Tokyo Stock Exchange
- It was founded on May 15, 1878, and began trading on June 1, the same year.
- Tokyo Stock Exchange all 4 markets: Market 1, Market 2, Foreign and Nanny (
- The issue market has not yet fully developed
- Internationalization of transaction business
- Since the 1970s, Japan s economic strength has greatly increased.
- The merger of the Tokyo Stock Exchange and the Osaka Securities Exchange Co. on November 23, 2011 will create the world's third largest exchange operator.
- Under the agreement, shareholders of the Tokyo Stock Exchange will receive 0.202 shares of the Osaka Stock Exchange. The Tokyo Stock Exchange will pay 480,000 yen per share of the Osaka Stock Exchange. After the merger, the Osaka Stock Exchange will not be delisted.
- According to data released by the World Federation of Exchanges at the end of October, if the two exchanges are successfully merged, the total market capitalization of listed companies will reach approximately $ 3.6 trillion, which will exceed the London Stock Exchange Group. PLC (LSE.LN) has become the third largest exchange operator in the world, ranking second only to NYSE Euronext (NYX) and Nasdaq OMX Group Inc.
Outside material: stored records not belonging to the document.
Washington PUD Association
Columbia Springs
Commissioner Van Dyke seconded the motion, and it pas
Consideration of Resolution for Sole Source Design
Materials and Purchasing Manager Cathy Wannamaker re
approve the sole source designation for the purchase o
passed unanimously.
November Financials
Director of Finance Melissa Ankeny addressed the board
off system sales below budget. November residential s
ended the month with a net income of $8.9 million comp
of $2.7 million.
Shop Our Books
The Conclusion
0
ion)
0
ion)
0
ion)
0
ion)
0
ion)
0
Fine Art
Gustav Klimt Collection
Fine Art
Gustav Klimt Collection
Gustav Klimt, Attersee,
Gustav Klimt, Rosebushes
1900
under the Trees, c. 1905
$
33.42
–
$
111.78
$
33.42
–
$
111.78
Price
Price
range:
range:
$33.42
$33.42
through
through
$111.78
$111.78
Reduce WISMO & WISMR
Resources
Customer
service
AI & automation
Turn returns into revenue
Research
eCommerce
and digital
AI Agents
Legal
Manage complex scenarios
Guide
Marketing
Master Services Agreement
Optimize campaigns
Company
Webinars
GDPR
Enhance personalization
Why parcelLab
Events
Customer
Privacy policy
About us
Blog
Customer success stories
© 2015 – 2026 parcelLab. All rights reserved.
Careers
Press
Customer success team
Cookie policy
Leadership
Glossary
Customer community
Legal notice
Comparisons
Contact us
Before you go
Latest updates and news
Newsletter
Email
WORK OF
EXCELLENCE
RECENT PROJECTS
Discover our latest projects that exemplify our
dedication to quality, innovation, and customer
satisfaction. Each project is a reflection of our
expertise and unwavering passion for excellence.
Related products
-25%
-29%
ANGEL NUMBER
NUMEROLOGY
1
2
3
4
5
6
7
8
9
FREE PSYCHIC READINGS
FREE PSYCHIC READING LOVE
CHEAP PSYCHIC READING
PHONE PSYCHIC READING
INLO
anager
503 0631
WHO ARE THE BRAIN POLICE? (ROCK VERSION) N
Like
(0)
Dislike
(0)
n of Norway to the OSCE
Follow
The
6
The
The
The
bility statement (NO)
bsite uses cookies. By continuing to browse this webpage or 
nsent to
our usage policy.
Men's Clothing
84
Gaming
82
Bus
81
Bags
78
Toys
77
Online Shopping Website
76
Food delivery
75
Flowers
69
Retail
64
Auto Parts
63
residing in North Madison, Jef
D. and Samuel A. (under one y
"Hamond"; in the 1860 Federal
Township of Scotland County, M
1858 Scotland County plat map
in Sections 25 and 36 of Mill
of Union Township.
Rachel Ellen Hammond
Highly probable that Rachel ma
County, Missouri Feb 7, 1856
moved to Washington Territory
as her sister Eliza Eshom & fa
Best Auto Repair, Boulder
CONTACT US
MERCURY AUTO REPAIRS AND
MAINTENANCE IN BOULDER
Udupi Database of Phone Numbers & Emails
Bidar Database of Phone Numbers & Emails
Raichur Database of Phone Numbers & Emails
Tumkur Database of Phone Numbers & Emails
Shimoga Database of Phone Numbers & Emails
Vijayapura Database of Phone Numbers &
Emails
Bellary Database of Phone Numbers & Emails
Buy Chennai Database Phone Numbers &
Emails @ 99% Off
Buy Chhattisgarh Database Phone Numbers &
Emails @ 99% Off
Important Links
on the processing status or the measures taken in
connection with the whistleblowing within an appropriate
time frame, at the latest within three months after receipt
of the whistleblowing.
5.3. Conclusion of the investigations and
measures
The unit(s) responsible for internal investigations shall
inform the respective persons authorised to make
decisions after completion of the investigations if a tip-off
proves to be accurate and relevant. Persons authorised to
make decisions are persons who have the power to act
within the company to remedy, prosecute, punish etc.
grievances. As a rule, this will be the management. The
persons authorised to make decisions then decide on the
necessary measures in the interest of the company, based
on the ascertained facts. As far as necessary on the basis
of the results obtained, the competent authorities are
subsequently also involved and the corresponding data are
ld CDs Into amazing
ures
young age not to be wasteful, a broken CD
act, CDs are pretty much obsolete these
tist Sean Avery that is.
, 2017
- The two exchanges estimate that the combined annual savings of about 7 billion yen will be associated with the cost of trading system integration. The Tokyo Stock Exchange will focus on spot stock trading, while the Osaka Stock Exchange will operate a derivatives trading platform.
- The two exchanges plan to create a holding company and eventually set up multiple units focused on spot products, futures trading and self-regulatory management. Tokyo Stock Exchange president Atsushi Saito is expected to serve as the new company's chief executive. Michio Yoneda, president of the Osaka Stock Exchange, will likely be chief operating officer.